(Recorded data)
━━━━━━━━━━

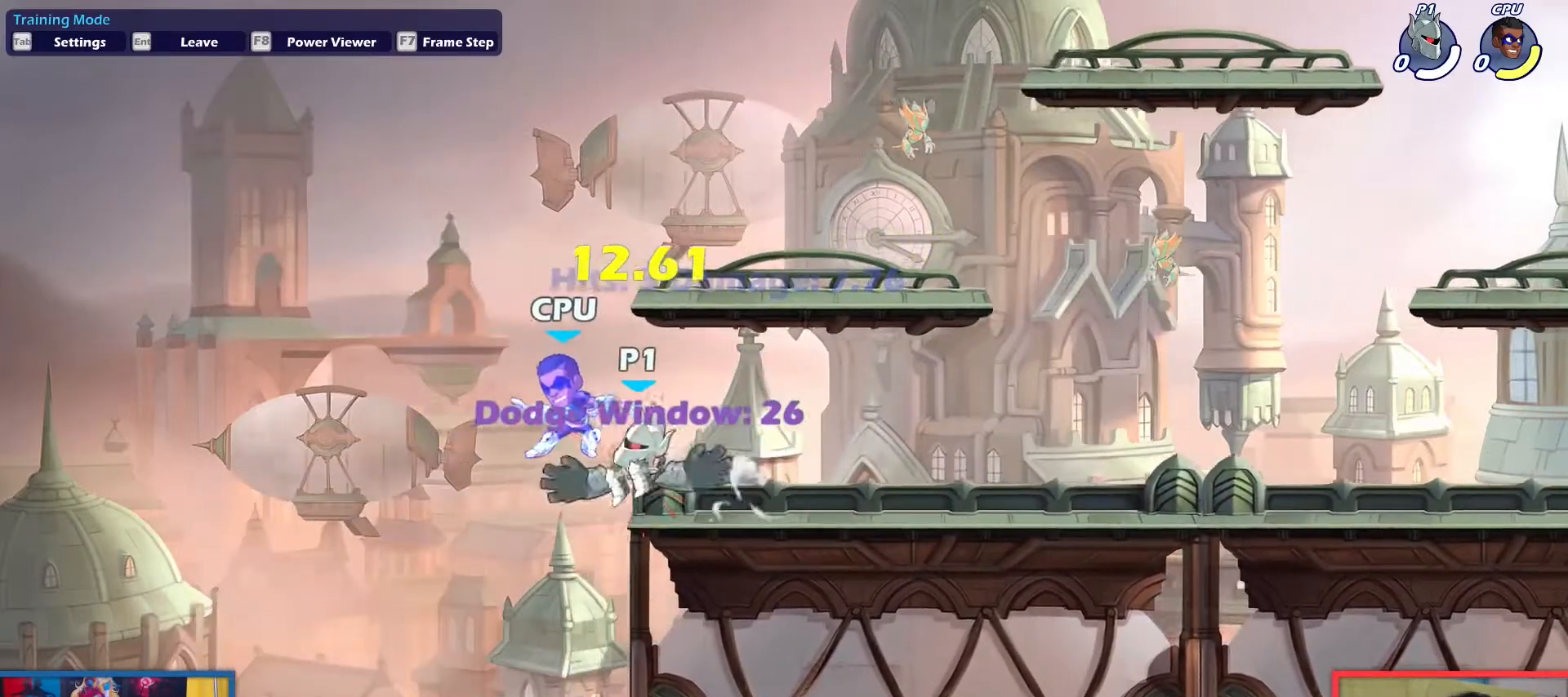
{"keys": ["right"], "events": [[151, "right", "down"]]}
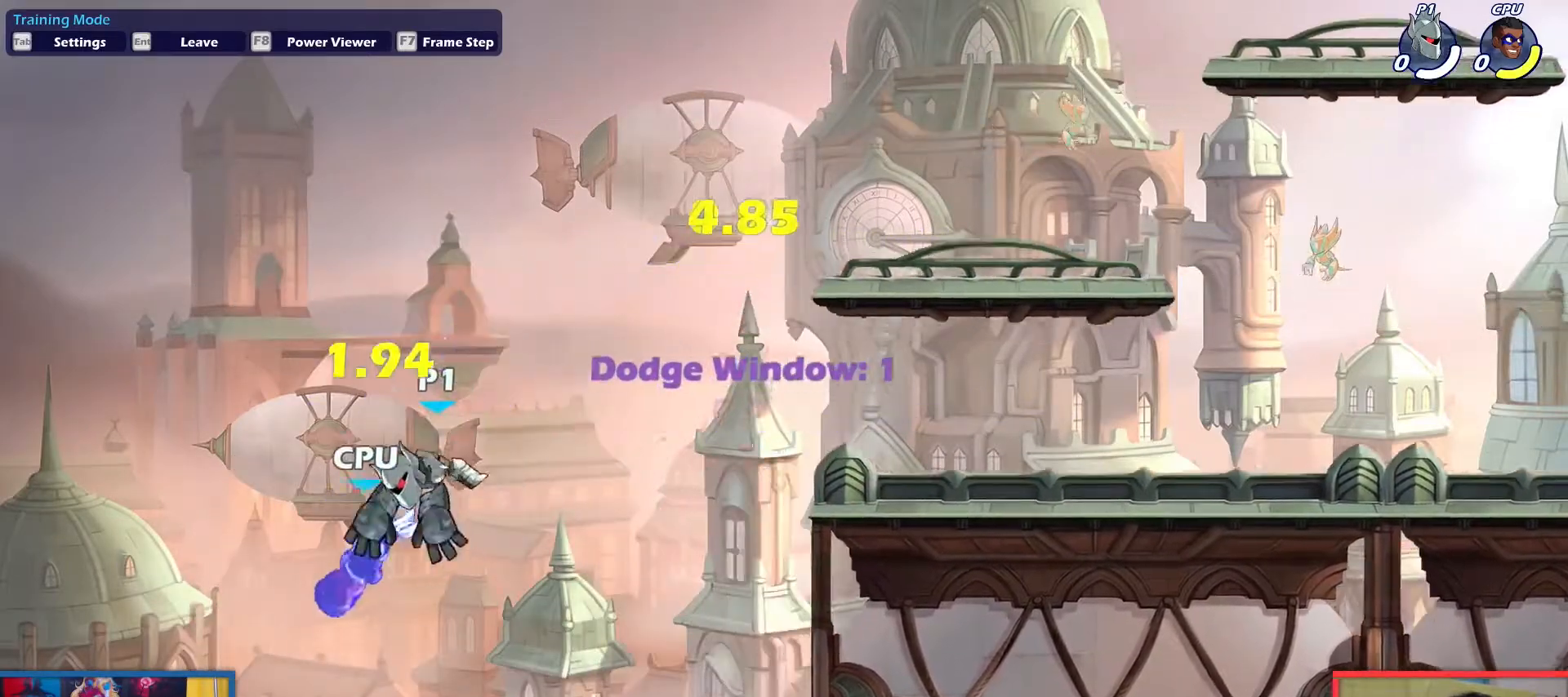
{"keys": ["down", "right"], "events": [[350, "up", "down"], [434, "up", "up"], [484, "down", "down"]]}
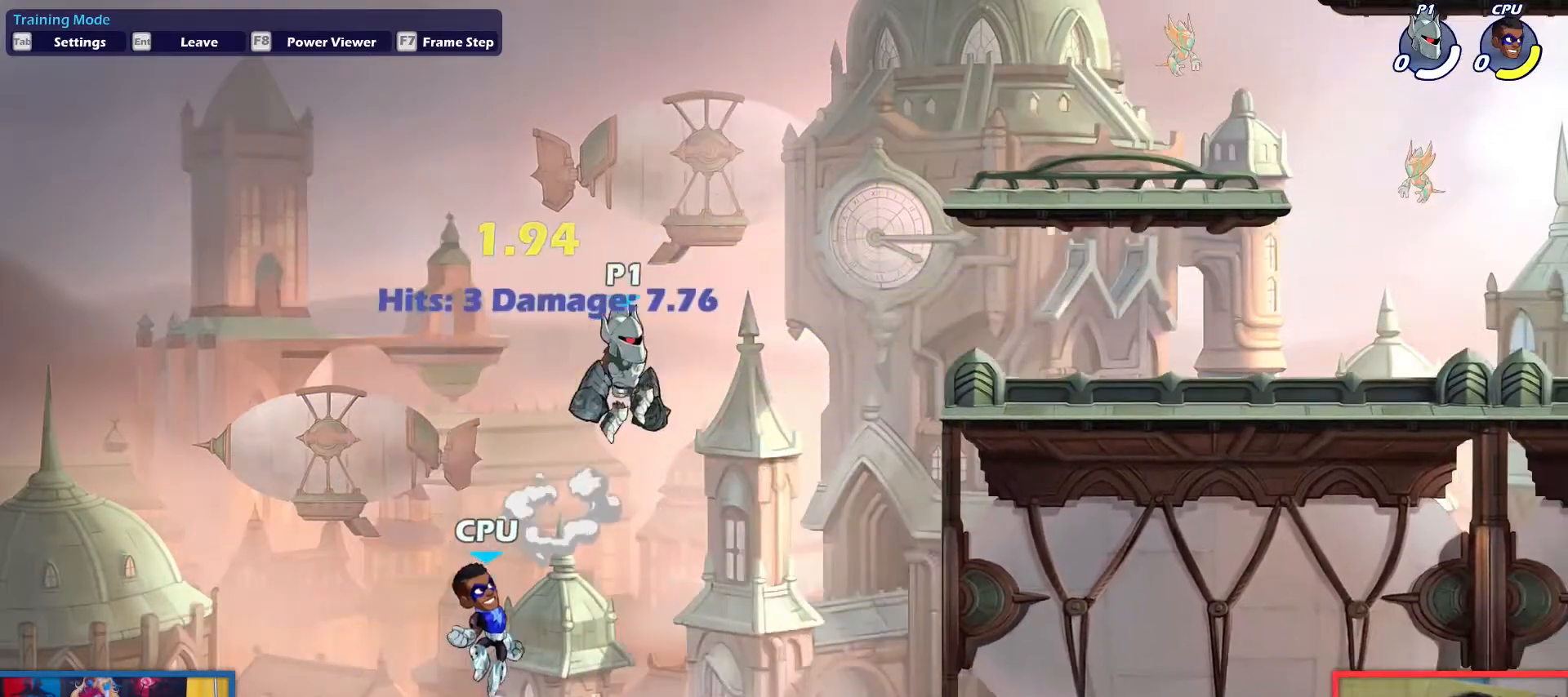
{"keys": ["down", "right"], "events": [[217, "down", "up"], [267, "up", "down"], [367, "up", "up"], [501, "down", "down"]]}
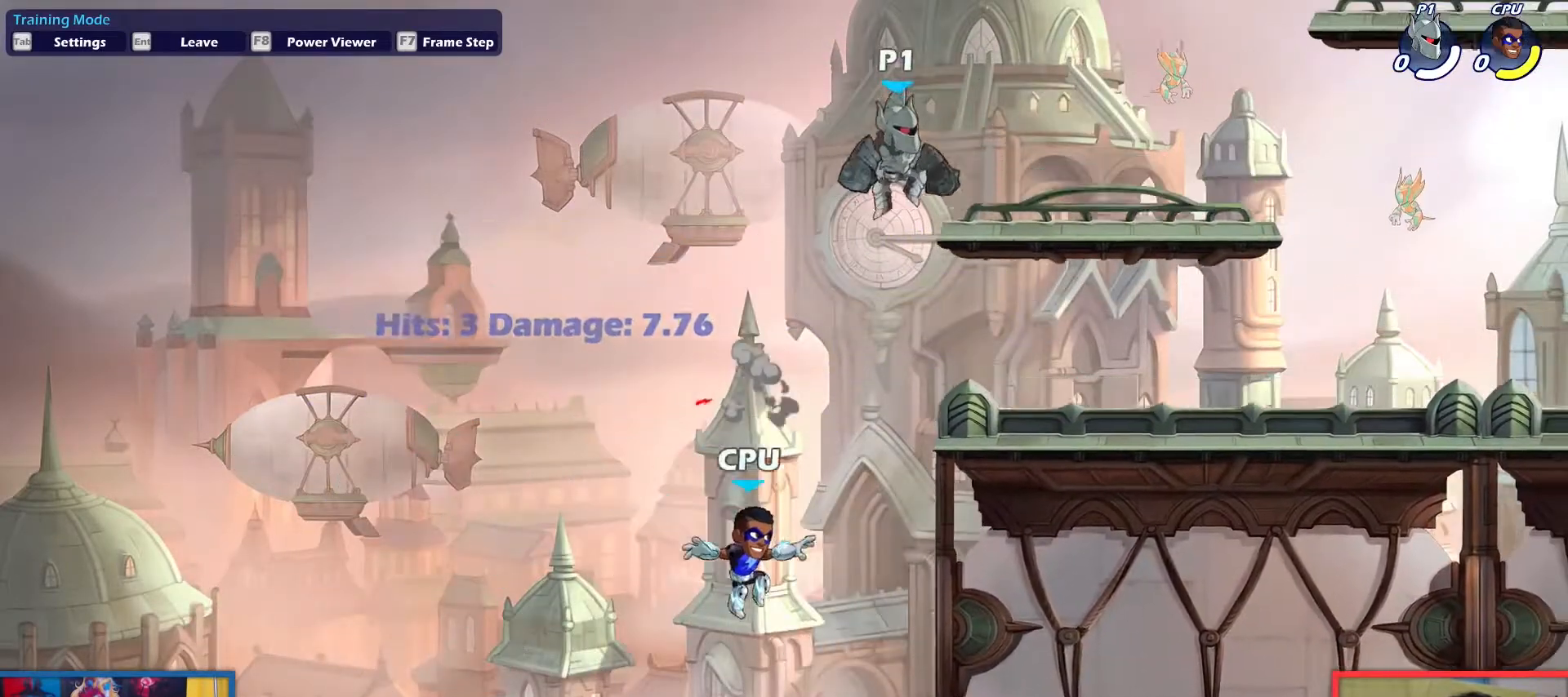
{"keys": ["right"], "events": [[83, "left", "down"], [83, "right", "up"], [233, "down", "up"], [283, "left", "up"], [283, "right", "down"]]}
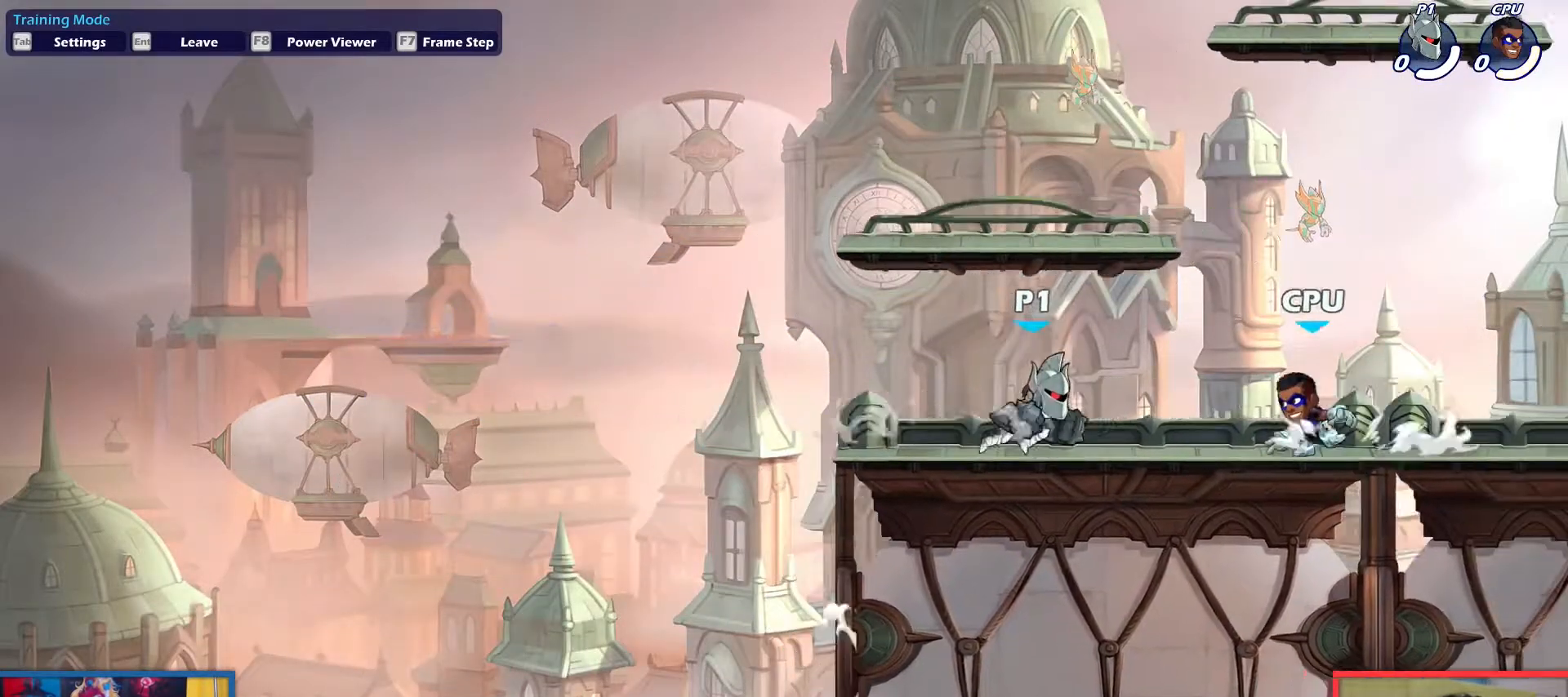
{"keys": ["right"], "events": [[100, "left", "down"], [100, "right", "up"], [251, "left", "up"], [251, "right", "down"], [334, "down", "down"], [334, "light", "down"], [434, "down", "up"], [434, "light", "up"]]}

━━━━━━━━━━

__ACTIVITY__:
Write out every line from the entries where "left" appears.

__WORKED SOLUTION__:
{"keys": ["right"], "events": [[83, "left", "down"], [83, "right", "up"], [233, "down", "up"], [283, "left", "up"], [283, "right", "down"]]}
{"keys": ["right"], "events": [[100, "left", "down"], [100, "right", "up"], [251, "left", "up"], [251, "right", "down"], [334, "down", "down"], [334, "light", "down"], [434, "down", "up"], [434, "light", "up"]]}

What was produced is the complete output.